** Source information follows **

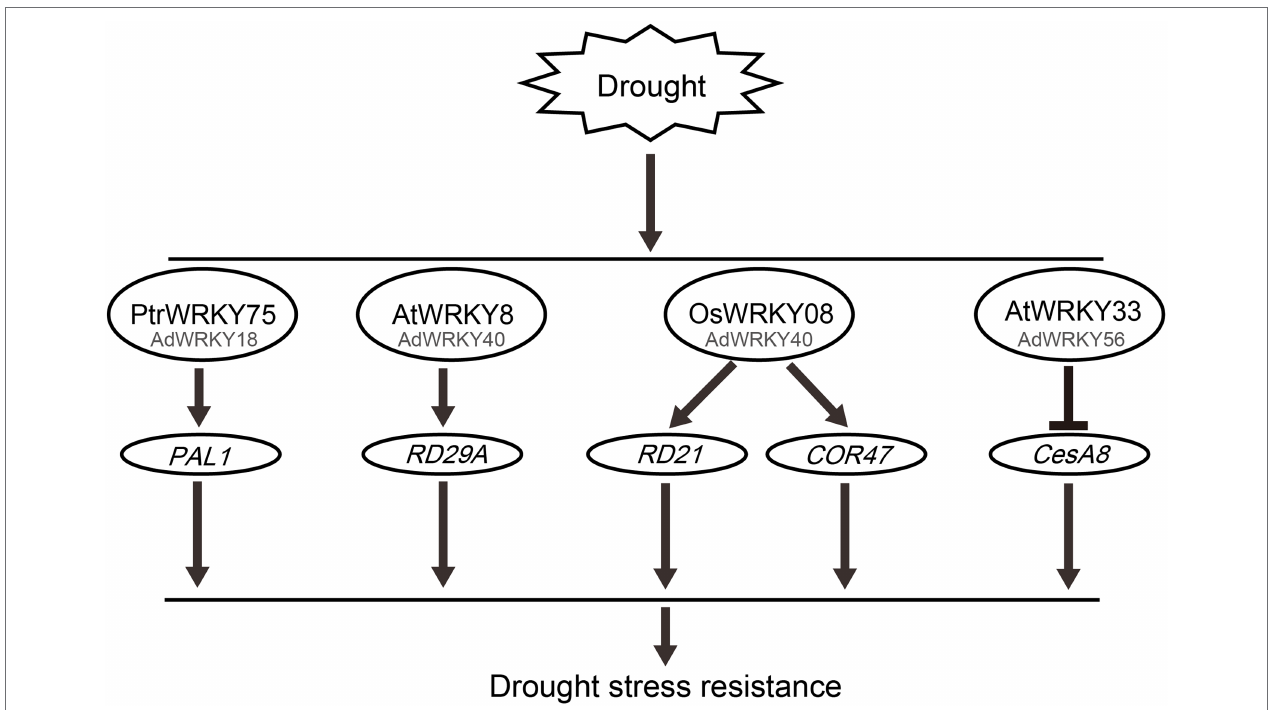
FIGURE 2 | Potential roles of AdWRKYs regulate downstream genes under drought stress. The datasets are obtained from previous studies, including PtrWRKY75 (Zhang et al., 2020b), AtWRKY8 (Hu et al., 2013), OSWRKY8 (Song et al., 2010), and AtWRKY33 (Wang et al., 2013). The WRKY activates PAL1, RD29A, RD21, and COR47 genes expression, and represses CesA8 gene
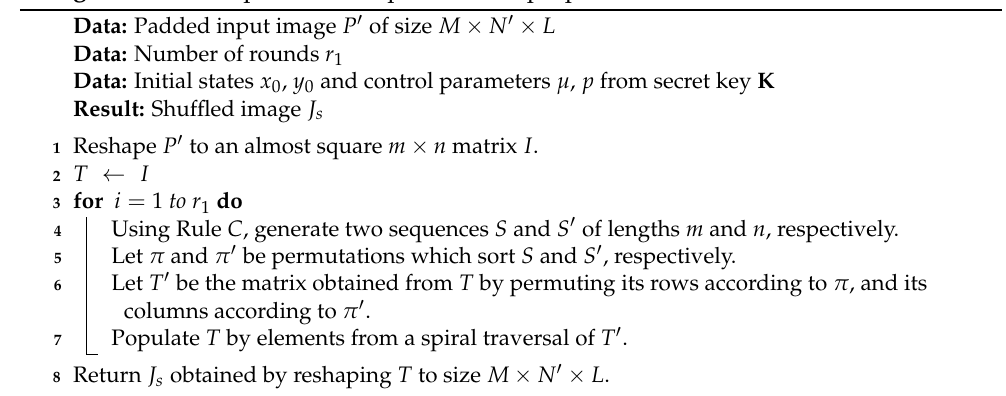
Algorithm 4: The permutation phase of the proposed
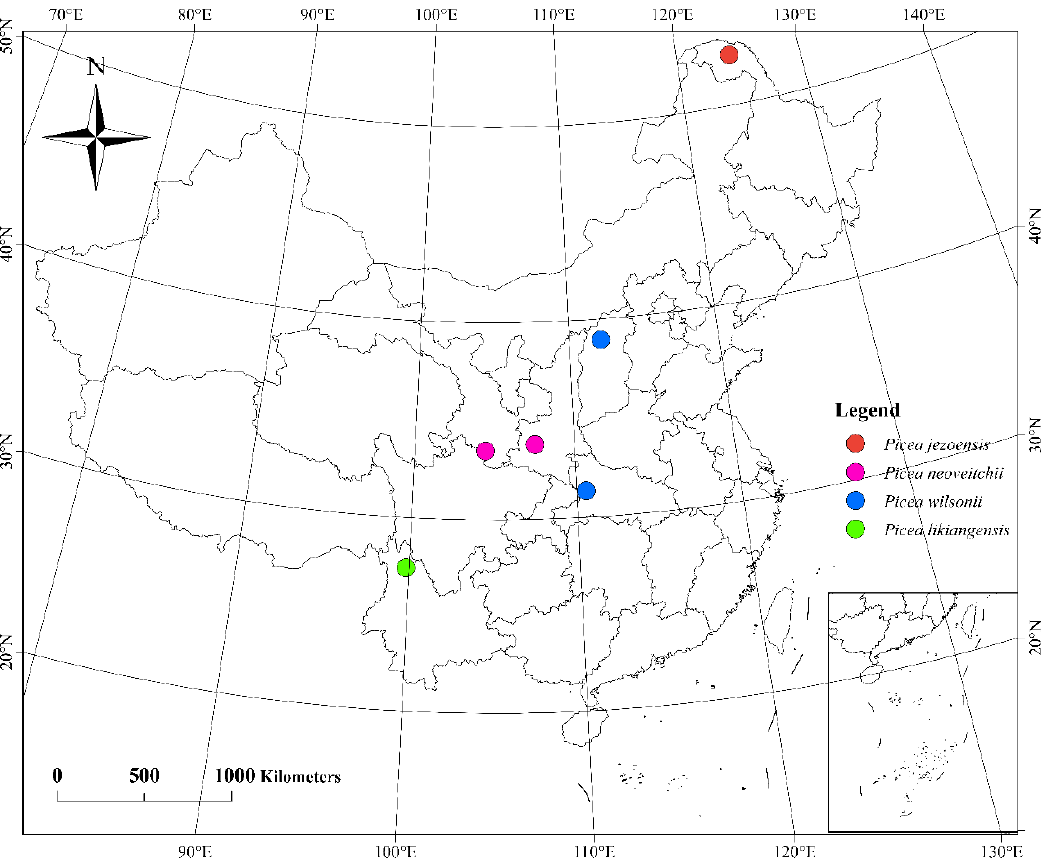
Figure 8. Sampling site map of 55 Picea plants in China.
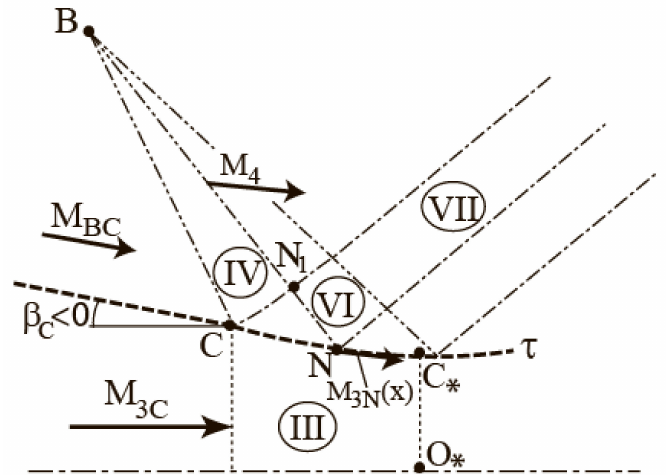
Figure 3. The incidence of expansion wave IV onto the border of the quasi-one-dimensional flow region III (fragment of Figure 1b with additional symbols). Here, τ is the slipstream ( β C is its slope angle in point C ); III is the “virtual nozzle” ( C ∗ O ∗ is its “critical section”; M 3 C is the flow Mach number just below point C ; M 3 N is the flow Mach number in the voluntary point N just below the slipstream); IV is the incident expansion wave ( BC is its heading characteristic; M BC is the Mach number on the characteristic BC ; M 4 is the flow Mach number on voluntary incident characteristic BN 1 ); VI is the region of interaction; VII is the reflected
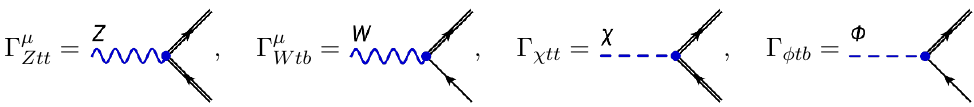
Figure 1 . Electroweak top quark interactions that receive modi(cid:12)cations from dimension-six oper- ators in our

** End of Source information **

■ Exercise details ■
Could you output the entire listing verbatim while omitting its pictures?

■ Answer space ■
FIGURE 2 | Potential roles of AdWRKYs regulate downstream genes under drought stress. The datasets are obtained from previous studies, including PtrWRKY75 (Zhang et al., 2020b), AtWRKY8 (Hu et al., 2013), OSWRKY8 (Song et al., 2010), and AtWRKY33 (Wang et al., 2013). The WRKY activates PAL1, RD29A, RD21, and COR47 genes expression, and represses CesA8 gene
Algorithm 4: The permutation phase of the proposed
Figure 8. Sampling site map of 55 Picea plants in China.
Figure 3. The incidence of expansion wave IV onto the border of the quasi-one-dimensional flow region III (fragment of Figure 1b with additional symbols). Here, τ is the slipstream ( β C is its slope angle in point C ); III is the “virtual nozzle” ( C ∗ O ∗ is its “critical section”; M 3 C is the flow Mach number just below point C ; M 3 N is the flow Mach number in the voluntary point N just below the slipstream); IV is the incident expansion wave ( BC is its heading characteristic; M BC is the Mach number on the characteristic BC ; M 4 is the flow Mach number on voluntary incident characteristic BN 1 ); VI is the region of interaction; VII is the reflected
Figure 1 . Electroweak top quark interactions that receive modi(cid:12)cations from dimension-six oper- ators in our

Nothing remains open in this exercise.